Her yıl iki milyon öğrencinin üniversiteye hazırlandığı ve sonunda çoğunluğunun kazanmadığı sınav, sonrasında yaşananlarla çok düşündürücü.
Sınavı kazanamadığı gibi belirli bir yaşta ne yapacağı da belli olmayan bu gençlerin ortalıkta verimsiz dolaşması ne acıdır. Bu kadar genci olan bir ülkenin gençlerini bu şekilde üretimsiz ve fonksiyonsuz bırakması hiç de akıl kârı değildir.
Boğaziçi Üniversitesi Öğretim üyesi Profesör Fatma Gök, dünyada bizdeki gibi örneği olmayan dershanelerin kapatılmasını önermektedir. Çocukların bütün hafta sonunu ve okul dışındaki boş zamanını alan dershanelerin kapatılması, bunun yerine derslerin okulda öğretilmesi sağlanmalıdır. Eksikler ek dersler ve yaz kursları ile kapatılabilir.
Ne Yapılmalı?
Maalesef bugün ülkemizdeki eğitim sorunu diğer sorunlar gibi "parası olan yaşar" anlayışına terk edilmiş durumda. Tam anlamıyla "herkes parası kadar ve gücü yettiği yere kadar" çocuğunu okutmaktadır.

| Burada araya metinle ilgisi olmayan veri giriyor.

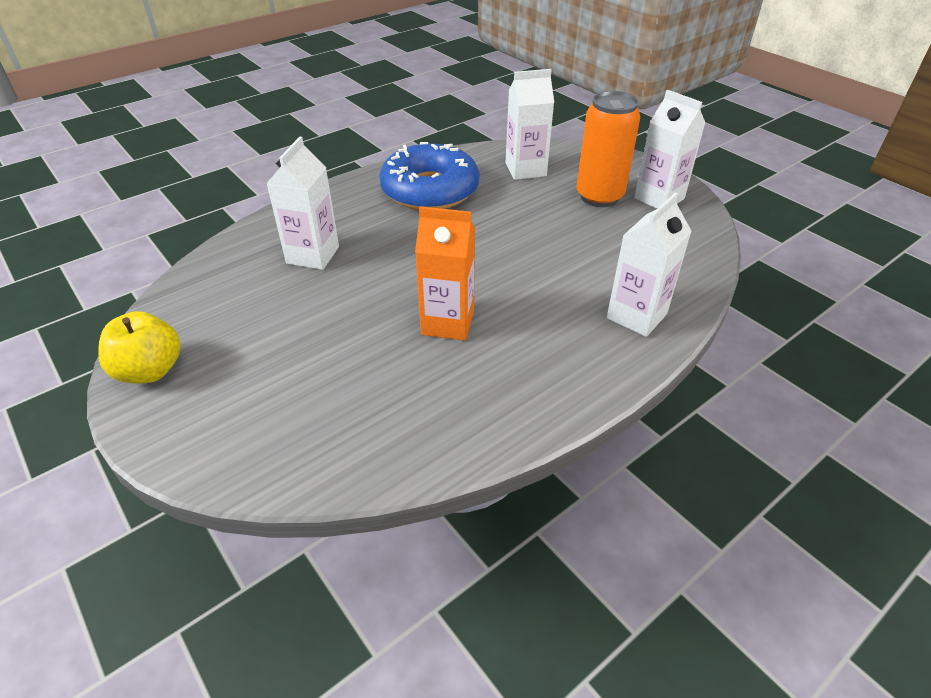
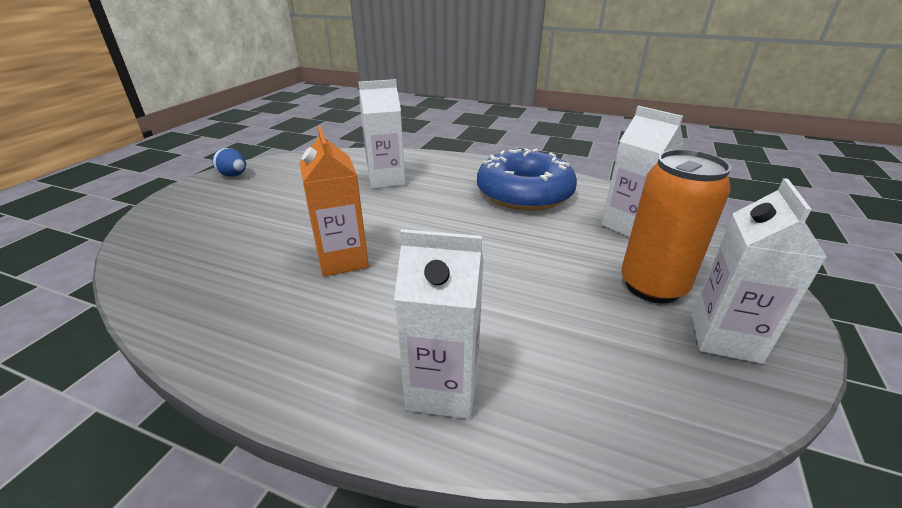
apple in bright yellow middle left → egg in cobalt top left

Milli Eğitimm bugün sorunun çözümünü özel sektörde aramaktadır. Gelişmiş ülkelerde eğitim devlet tarafından herkese eşit olarak sağlanmaya çalışılmaktadır.
Bugün kamu anlayışı ile para kazanma anlayışının paralel gitmediği ortada. Ulusal çıkarlar, gelecek vs.. laf. Bugün dershanecilik alabildiğine ilerlemiş, özel okulların bir çoğunun neye ve nereye hizmet ettiği ortada.
Sanırım herkesin kabul ettiği gibi ülkemizin başta Milli Eğitim sistemi olmak üzere ilk öğretimden üniversitede eğitim ve bilimde köklü değişiklikleri içerecek bir reforma ihtiyaç duyulmaktadır.
Eğitimin yerinde ve zamanında "doğru" yapılamaması sonucu üç bin dershane dokuz milyar dolarlık bir sektöre dönmüştür. 18 milyon öğrenci sınav maratonuna koşturularak kişinin kendisini geliştirmesi ve yetişkin birey olma özellikleri elinden alınmaktadır.
Çözüm üretime dayalı, köklü bir çağdaş eğitim reformu ile sağlanabilir. (İO/EZÖ)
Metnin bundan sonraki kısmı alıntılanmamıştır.